It isn’t difficult to appreciate Andy Parker’s need to channel his soul-rattling grief into a crusade for change. Since his daughter Alison, a Virginia television journalist, her cameraman, Adam Ward, were shot to death on live TV, Andy Parker has made clear his intention to take on the National Rifle Association — and any politician who objects to even the most basic gun-control measures.
“How many times are we going to see an incident like this happen?” Parker said during an NBC News interview. “You know, Newtown, Charleston, the movie theaters, you name it. It’s got to stop. It has got to stop.” He added, “We’ve got to find a way to keep crazy people from getting guns — mentally unstable people.”
Sadly, mass shootings — generally considered anything more than four people dead or wounded, including the killer — are so common, public reactions have become our violent culture’s Stations of the Cross. There’s grim wall-to-wall coverage, the combing of social media sites for clues, talk of untreated or unrecognized mental illness, and rote statements of sympathy from politicians on both sides of the aisle. (On HBO’s acerbic political comedy “Veep,” that statement is referenced as “a thoughts-and-prayers template.”)
Then there are the parents, bereft but determined to make gun control a priority. Sixteen years ago, it was Tom Mauser, whose son Daniel was among the 12 students and one teacher murdered at Columbine High School in Colorado. More recently, it was Richard Martinez, after his son Christopher was killed during a drive-by rampage near the University of California at Santa Barbara in 2014. The elder Martinez’s rage-filled cry, “Not One More,” gave the antigun movement its mantra.
Before Martinez, there was Sandy Hook Promise, comprising parents of the 20 children slaughtered, with six adults, in a Newtown, Conn., elementary school in 2012. On Air Force One, they carried their sorrow and portraits of their smiling children to the halls of Congress, hopeful that the school atrocity would provide a moment of clarity. At the time, a senior Obama administration official told ABC News, “There is no more effective advocate than a parent who has lost a child.”
It wasn’t effective enough. With the parents and other survivors of gun violence looking on, a relatively modest proposal to expand background checks failed the following spring. President Obama called it “a pretty shameful day for Washington.” Perhaps. It would have been, if the members of Congress who voted against the bill were still capable of shame.
Now, as the newest member of a terrible club no parent wants to join, it is Andy Parker’s time. The cameras and microphones will record his every word — for awhile — as they once did for Mauser, Martinez, and Sandy Hook Promise.
“There are more people [in America] killed by gun-related deaths than [every] industrialized country on the planet combined, and it’s got to stop,” Parker told ABC. “And politicians have got to be put on notice, and I’m going to be the one to start it, and I don’t care how much time it takes me.”
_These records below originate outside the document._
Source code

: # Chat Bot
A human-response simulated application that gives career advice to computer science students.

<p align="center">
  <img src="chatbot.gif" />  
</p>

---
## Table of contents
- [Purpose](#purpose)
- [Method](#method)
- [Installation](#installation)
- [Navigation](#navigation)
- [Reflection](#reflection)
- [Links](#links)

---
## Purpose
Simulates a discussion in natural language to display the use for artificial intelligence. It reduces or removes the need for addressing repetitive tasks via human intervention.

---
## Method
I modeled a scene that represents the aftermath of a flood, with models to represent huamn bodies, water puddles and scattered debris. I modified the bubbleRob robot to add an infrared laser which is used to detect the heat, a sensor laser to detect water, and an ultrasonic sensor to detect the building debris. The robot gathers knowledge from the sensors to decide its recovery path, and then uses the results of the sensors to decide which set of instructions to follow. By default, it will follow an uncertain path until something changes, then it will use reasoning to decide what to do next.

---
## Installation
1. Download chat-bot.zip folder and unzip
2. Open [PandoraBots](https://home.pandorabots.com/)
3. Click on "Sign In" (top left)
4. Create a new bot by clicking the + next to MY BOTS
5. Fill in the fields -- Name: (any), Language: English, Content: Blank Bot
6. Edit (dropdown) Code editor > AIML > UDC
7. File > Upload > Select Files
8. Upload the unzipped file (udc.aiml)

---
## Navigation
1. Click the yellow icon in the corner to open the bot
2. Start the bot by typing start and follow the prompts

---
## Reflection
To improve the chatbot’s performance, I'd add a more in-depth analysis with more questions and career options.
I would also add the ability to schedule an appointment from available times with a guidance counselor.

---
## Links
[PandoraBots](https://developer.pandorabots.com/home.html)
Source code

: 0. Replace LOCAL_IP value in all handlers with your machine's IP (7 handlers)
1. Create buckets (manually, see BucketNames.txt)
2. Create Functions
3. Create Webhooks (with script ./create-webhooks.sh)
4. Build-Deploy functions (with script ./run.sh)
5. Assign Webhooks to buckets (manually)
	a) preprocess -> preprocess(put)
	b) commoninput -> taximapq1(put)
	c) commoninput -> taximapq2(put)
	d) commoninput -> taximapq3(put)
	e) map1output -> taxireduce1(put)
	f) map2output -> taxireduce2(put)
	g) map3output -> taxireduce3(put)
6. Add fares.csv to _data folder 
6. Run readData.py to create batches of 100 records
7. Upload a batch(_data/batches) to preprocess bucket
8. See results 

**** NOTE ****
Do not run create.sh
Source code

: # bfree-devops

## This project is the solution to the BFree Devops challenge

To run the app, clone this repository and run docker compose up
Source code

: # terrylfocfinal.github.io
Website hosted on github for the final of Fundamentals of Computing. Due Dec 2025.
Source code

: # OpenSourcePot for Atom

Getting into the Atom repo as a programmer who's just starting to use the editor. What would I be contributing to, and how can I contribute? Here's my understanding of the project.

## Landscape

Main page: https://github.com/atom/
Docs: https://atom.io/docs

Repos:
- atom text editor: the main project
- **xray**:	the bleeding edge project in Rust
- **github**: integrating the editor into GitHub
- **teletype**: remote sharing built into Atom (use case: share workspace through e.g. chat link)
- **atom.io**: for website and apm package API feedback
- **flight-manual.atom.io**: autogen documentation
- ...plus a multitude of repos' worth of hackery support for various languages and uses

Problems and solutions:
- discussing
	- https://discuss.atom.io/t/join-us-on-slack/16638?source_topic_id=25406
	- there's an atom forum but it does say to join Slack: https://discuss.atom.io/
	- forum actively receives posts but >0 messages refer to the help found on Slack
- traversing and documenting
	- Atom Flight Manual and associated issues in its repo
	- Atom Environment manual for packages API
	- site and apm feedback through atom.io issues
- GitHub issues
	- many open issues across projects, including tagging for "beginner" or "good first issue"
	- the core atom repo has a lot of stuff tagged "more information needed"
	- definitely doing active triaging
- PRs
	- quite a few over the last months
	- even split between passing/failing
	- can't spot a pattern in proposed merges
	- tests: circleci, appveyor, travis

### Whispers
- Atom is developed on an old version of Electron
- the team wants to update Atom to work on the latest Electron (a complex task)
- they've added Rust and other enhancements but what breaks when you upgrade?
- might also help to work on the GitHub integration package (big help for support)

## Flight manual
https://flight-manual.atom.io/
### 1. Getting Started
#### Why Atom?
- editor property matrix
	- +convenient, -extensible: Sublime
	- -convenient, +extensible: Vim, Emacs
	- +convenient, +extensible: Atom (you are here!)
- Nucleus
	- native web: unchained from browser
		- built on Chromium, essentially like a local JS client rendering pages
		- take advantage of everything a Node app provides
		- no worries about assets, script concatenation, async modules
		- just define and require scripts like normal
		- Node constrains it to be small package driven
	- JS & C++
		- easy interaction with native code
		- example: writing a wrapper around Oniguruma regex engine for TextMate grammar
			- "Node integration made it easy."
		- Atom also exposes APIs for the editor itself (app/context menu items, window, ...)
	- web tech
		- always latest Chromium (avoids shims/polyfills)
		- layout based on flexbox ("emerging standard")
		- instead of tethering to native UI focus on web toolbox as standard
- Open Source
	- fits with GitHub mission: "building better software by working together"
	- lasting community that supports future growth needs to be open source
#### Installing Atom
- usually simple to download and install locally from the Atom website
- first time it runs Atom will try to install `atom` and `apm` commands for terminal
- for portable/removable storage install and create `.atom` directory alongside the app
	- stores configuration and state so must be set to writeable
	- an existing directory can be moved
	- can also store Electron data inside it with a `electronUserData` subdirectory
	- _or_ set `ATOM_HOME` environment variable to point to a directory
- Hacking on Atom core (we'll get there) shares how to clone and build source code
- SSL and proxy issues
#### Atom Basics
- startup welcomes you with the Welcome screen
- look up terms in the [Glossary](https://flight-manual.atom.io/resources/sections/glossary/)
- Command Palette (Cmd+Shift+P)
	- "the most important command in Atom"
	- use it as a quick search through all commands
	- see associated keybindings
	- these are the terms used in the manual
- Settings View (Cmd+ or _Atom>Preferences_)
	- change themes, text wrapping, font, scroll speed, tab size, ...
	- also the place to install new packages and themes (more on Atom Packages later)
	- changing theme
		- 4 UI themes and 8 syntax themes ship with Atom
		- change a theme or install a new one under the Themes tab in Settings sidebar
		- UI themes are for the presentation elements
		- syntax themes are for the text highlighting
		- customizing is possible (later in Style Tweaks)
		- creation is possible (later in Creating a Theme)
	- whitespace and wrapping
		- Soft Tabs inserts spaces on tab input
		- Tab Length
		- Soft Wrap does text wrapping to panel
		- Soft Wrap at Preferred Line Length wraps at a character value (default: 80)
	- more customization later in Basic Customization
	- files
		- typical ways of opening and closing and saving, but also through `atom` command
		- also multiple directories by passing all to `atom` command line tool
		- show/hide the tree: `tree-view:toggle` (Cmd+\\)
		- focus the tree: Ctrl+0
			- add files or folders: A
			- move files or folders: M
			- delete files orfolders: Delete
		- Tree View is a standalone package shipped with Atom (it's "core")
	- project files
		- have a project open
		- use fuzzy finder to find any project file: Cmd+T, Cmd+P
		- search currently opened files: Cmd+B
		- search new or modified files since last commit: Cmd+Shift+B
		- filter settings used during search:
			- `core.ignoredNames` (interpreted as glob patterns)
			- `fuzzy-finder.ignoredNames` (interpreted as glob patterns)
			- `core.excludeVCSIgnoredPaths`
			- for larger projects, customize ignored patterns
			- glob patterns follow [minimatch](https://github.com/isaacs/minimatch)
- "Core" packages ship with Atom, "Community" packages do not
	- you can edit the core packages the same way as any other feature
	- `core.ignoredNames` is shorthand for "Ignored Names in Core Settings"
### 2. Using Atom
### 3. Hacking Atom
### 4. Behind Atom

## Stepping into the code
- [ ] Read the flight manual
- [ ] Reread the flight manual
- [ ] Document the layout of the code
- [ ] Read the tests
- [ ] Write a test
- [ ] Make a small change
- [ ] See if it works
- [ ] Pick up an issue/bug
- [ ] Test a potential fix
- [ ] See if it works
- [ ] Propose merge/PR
It’s a conversation that, unfortunately, often fails to find reason or resolution. Gun control is the third rail of modern American politics, and with each murder, craven politicians choose to ignore that we are a nation with more guns than common sense. Like so many bereaved parents before him, Parker has found purpose in his pain, and that will likely endure long after the media’s restless attention has strayed. For his daughter Alison, he will speak and fight. Yet the men and women elected to serve our country can only offer empty empathy so long as they fear the wrath of the NRA more than another senseless massacre.